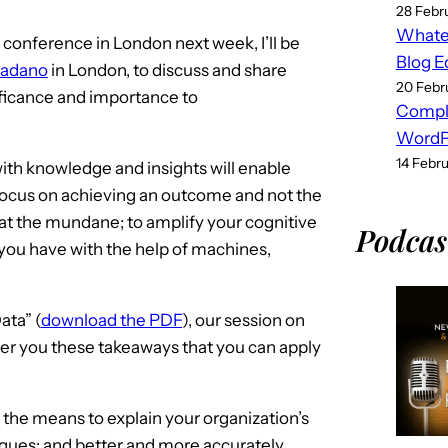
28 Febr
Whatev
conference in London next week, I’ll be
Blog E
adano
in London, to discuss and share
20 Febr
ificance and importance to
Compl
WordPr
14 Febr
ith knowledge and insights will enable
 focus on achieving an outcome and not the
l at the mundane; to amplify your cognitive
Podcas
you have with the help of machines,
ata” (
download the PDF
), our session on
fer you these takeaways that you can apply
the means to explain your organization’s
eagues; and better and more accurately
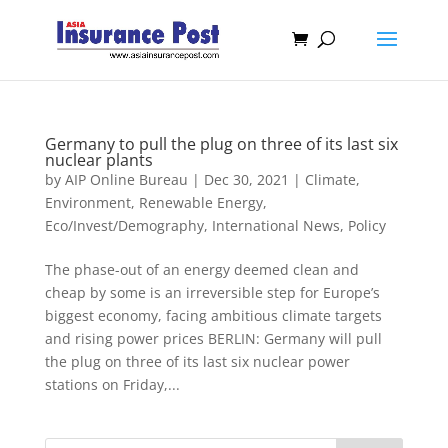
Germany to pull the plug on three of its last six
nuclear plants
by
AIP Online Bureau
|
Dec 30, 2021
|
Climate,
Environment, Renewable Energy
,
Eco/Invest/Demography
,
International News
,
Policy
The phase-out of an energy deemed clean and
cheap by some is an irreversible step for Europe’s
biggest economy, facing ambitious climate targets
and rising power prices BERLIN: Germany will pull
the plug on three of its last six nuclear power
stations on Friday,...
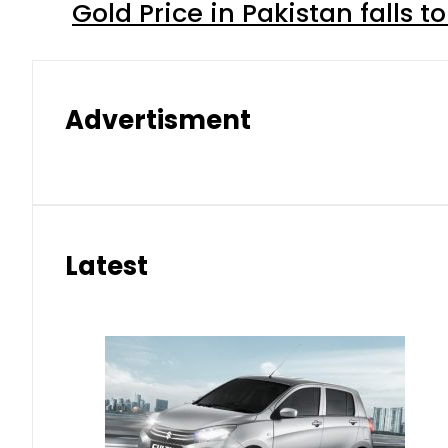
Gold Price in Pakistan falls t
Advertisment
Latest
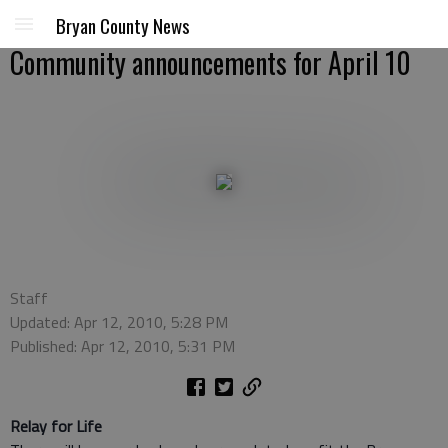
Bryan County News
Community announcements for April 10
Staff
Updated: Apr 12, 2010, 5:28 PM
Published: Apr 12, 2010, 5:31 PM
Relay for Life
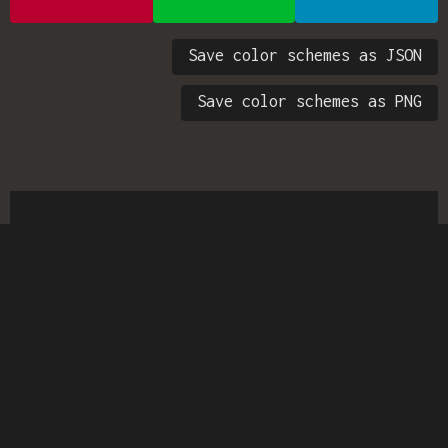
Save color schemes as JSON
Save color schemes as PNG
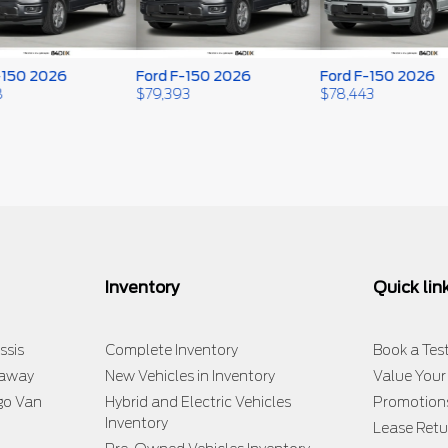
50 2026
Ford F-150 2026
Ford F-150 2026
$
79,393
$
78,443
Inventory
Quick lin
ssis
Complete Inventory
Book a Test
taway
New Vehicles in Inventory
Value Your
go Van
Hybrid and Electric Vehicles
Promotion
Inventory
Lease Retu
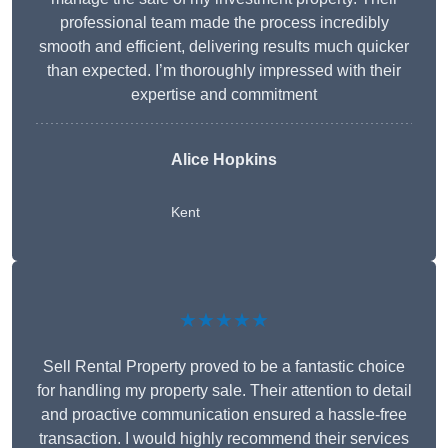
professional team made the process incredibly
smooth and efficient, delivering results much quicker
than expected. I’m thoroughly impressed with their
expertise and commitment
Alice Hopkins
Kent
★★★★★
Sell Rental Property proved to be a fantastic choice
for handling my property sale. Their attention to detail
and proactive communication ensured a hassle-free
transaction. I would highly recommend their services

* [ACTIVITY]: Rewrite every line of text read from the records as a numbered list, one line per item, skipping any blank lines. Leave the pictures out of your answer.

* [OUTPUT OF THE EXERCISE]:
1. 28 Febr
2. Whatev
3. conference in London next week, I’ll be
4. Blog E
5. adano
6. in London, to discuss and share
7. 20 Febr
8. ificance and importance to
9. Compl
10. WordPr
11. 14 Febr
12. ith knowledge and insights will enable
13.  focus on achieving an outcome and not the
14. l at the mundane; to amplify your cognitive
15. Podcas
16. you have with the help of machines,
17. ata” (
18. download the PDF
19. ), our session on
20. fer you these takeaways that you can apply
21. the means to explain your organization’s
22. eagues; and better and more accurately
23. Germany to pull the plug on three of its last six
24. nuclear plants
25. by
26. AIP Online Bureau
27. |
28. Dec 30, 2021
29. |
30. Climate,
31. Environment, Renewable Energy
32. ,
33. Eco/Invest/Demography
34. ,
35. International News
36. ,
37. Policy
38. The phase-out of an energy deemed clean and
39. cheap by some is an irreversible step for Europe’s
40. biggest economy, facing ambitious climate targets
41. and rising power prices BERLIN: Germany will pull
42. the plug on three of its last six nuclear power
43. stations on Friday,...
44. Gold Price in Pakistan falls t
45. Advertisment
46. Latest
47. Bryan County News
48. Community announcements for April 10
49. Staff
50. Updated: Apr 12, 2010, 5:28 PM
51. Published: Apr 12, 2010, 5:31 PM
52. Relay for Life
53. Save color schemes as JSON
54. Save color schemes as PNG
55. 50 2026
56. Ford F-150 2026
57. Ford F-150 2026
58. $
59. 79,393
60. $
61. 78,443
62. Inventory
63. Quick lin
64. ssis
65. Complete Inventory
66. Book a Test
67. taway
68. New Vehicles in Inventory
69. Value Your
70. go Van
71. Hybrid and Electric Vehicles
72. Promotion
73. Inventory
74. Lease Retu
75. professional team made the process incredibly
76. smooth and efficient, delivering results much quicker
77. than expected. I’m thoroughly impressed with their
78. expertise and commitment
79. Alice Hopkins
80. Kent
81. ★★★★★
82. Sell Rental Property proved to be a fantastic choice
83. for handling my property sale. Their attention to detail
84. and proactive communication ensured a hassle-free
85. transaction. I would highly recommend their services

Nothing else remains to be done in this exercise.